In this project, two agents are tried with Rllib for this task: Soft Actor Critic (SAC) for discrete action space and AlphaZero. The self-implemented notebook version of SAC for discrete action space is still being tested.
The Jupyter notebook "SAC_discrete.ipynb" is implemented on top of: [1] Soft Actor-Critic for Discrete Action Settings - Petros Christodoulou https://arxiv.org/pdf/1910.07207v2.pdf. The implemented algorithm didn't include twin Q network technique. The result is printed in the notebook. The following winning rate is calculated with last 200 testing episodes. The winning rate for normal blackjack is higher than the baseline PPO.
[0.9, 0.52, 0.0, 0.505]
Learning rates for (one dealer):
Learning rates for (normal):
Learning rates for (all two):
Learning rates for (random):
This agent is provided from Rllib 0.8.3, which is tried in the "evaluation.py". Support of SAC agent for discrete action spaces in RLlib is also implemented on top of: [1] Here we trained the agent with default configurations in 120000 time steps, the results for the four environments are:
SAC achieved the following win rates: [1.0, 0.6108786610878661, 1.0, 0.9]

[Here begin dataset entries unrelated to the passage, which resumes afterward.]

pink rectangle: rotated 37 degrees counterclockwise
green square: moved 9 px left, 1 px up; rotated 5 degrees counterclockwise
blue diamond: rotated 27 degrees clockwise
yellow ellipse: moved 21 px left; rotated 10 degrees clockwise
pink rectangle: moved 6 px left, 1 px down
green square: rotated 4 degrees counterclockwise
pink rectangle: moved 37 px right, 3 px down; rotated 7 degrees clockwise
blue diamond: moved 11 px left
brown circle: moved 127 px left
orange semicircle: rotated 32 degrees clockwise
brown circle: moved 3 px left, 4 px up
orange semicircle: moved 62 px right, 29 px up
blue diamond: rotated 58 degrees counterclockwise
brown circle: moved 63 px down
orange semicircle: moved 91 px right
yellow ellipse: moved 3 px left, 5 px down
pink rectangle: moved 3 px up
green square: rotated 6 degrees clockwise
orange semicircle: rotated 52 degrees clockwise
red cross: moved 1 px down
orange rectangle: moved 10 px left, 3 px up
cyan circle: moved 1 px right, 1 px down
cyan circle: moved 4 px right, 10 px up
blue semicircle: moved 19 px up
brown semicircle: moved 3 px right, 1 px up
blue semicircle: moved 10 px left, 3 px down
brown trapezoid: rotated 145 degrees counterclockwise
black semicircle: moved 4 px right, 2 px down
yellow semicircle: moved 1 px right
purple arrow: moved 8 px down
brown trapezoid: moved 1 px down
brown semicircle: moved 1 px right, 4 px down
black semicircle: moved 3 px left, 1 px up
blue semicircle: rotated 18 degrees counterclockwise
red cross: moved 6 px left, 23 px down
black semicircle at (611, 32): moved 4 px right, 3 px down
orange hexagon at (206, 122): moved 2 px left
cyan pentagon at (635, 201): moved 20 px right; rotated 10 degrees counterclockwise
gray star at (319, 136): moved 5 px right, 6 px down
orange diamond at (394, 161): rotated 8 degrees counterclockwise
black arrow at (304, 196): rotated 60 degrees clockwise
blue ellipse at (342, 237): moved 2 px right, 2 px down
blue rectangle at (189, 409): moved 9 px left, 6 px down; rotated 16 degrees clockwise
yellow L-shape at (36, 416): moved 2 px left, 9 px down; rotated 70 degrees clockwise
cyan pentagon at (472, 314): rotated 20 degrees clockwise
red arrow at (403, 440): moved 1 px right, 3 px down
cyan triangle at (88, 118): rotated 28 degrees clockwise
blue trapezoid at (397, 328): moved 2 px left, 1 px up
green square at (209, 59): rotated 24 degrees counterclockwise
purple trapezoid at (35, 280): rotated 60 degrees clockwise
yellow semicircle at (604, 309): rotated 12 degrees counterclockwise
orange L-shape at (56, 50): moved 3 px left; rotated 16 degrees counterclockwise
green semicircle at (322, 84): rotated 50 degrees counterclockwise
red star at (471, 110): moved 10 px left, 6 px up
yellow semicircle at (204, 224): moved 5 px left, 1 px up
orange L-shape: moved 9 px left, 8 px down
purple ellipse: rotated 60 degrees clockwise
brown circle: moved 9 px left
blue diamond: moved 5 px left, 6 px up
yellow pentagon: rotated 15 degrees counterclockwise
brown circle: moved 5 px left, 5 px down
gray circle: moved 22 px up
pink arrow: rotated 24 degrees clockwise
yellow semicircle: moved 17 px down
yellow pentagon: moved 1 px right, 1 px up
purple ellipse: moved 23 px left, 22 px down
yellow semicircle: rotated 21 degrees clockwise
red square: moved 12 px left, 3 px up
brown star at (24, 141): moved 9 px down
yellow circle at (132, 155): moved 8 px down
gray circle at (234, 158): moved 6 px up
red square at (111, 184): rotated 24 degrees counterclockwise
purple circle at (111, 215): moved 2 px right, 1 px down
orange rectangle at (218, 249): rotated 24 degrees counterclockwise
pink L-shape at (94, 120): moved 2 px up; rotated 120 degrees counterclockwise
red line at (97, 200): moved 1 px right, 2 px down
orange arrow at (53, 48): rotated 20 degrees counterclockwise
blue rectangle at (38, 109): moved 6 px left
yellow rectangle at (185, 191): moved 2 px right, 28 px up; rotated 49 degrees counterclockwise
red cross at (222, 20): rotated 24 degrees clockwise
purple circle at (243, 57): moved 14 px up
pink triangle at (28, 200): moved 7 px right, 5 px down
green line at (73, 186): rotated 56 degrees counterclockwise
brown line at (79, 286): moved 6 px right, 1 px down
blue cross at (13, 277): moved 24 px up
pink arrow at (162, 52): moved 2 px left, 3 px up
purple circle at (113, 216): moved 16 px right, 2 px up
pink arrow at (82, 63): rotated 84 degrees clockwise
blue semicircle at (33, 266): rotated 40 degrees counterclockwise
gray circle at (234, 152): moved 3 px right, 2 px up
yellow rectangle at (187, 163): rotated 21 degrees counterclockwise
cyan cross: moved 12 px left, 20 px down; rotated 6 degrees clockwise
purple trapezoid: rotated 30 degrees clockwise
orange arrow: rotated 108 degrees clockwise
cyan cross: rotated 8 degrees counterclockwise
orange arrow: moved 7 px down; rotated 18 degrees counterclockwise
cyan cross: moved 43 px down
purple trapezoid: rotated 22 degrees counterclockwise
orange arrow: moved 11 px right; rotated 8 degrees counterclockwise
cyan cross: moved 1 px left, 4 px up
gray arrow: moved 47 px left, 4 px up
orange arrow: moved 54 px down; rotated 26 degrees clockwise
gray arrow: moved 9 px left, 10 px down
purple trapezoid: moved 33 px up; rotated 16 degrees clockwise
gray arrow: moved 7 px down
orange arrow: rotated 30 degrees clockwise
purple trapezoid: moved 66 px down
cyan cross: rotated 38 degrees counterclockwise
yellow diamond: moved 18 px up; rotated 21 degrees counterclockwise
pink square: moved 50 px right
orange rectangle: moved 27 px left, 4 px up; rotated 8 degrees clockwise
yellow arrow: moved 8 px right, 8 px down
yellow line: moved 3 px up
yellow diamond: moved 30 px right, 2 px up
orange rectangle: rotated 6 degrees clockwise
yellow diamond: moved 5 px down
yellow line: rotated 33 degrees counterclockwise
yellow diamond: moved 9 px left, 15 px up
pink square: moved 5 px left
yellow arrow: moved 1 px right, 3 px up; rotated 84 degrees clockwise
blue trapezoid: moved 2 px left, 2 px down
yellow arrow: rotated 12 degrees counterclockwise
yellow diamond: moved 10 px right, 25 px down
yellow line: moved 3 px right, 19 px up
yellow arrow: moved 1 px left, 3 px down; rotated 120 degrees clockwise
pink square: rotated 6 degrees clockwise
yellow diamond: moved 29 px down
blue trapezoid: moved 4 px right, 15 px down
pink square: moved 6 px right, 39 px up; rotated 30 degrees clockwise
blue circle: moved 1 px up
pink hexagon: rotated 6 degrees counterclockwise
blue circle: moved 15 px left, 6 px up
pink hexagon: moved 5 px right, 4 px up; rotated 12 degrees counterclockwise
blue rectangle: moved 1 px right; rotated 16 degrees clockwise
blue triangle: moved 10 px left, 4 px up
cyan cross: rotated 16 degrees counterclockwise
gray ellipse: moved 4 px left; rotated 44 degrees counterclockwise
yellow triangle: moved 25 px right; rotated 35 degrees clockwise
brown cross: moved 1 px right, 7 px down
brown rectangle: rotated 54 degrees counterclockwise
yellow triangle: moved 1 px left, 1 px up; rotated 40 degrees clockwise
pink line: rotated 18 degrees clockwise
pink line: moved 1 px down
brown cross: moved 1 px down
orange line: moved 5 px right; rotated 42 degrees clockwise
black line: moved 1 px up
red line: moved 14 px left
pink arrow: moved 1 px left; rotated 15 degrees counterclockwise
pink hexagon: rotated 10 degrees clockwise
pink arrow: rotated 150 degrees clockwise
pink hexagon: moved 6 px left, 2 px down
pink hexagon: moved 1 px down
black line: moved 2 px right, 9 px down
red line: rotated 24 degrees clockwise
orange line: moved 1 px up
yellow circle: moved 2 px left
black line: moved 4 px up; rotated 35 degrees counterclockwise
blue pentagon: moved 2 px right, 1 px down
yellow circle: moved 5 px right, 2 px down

The learning curves are shown bellow. It can be seen that the normal blackjack is the hardest problem as the agent can at most achieve winning rate of around 0.6-0.65. Considering the normal blackjack are quite uncertain, it is not possible to win all the time, so we want to have a estimation on the upper bound of best performance that a agent can get using model-based agent.
The training for this agent is implemented in "rllib_alpha_agent.py". We only tried Alphazero agent in the noraml Blackjack environment. The environment that supports alphazero agent in rllib has to implement "get_state" and "set_state" methods. The modified environment "BlackjackEnv_zero" is implemented in the "blackjack.py" python file. With this modified environment, the agent is able to access the full state of current environment (rather than only the observation) and builds the monte carlo tree. The config of monte carlo tree search is:
"mcts_config": {
"puct_coefficient": 1.5,
"num_simulations": 200,
"temperature": 1.0,
"dirichlet_epsilon": 0.20,
"dirichlet_noise": 0.03,
"argmax_tree_policy": False,
"add_dirichlet_noise": True,
},
The performance of monte carlo tree search (MCTS) policy is shown in the figure below: We can see that MCTS can achieve at most around 0.7 learning rate. As this model-based tree search also has access to the full state of the environment, so it can be seen to "cheat" compared with other agents, so we can guess based on this result that for normal blackjack we can never achieve winning rates higher than 0.75.
Even learning from this MCTS policy, the Alphazero agent can not achieve as good as MCTS does. The learning curve for Alphazero is (evaluation based on output from the policy network): The final policy only achieve winning rate around 0.6, because it has no access to the full state as MCTS does. In this way, SAC still performs better with high uncertainty in the environment.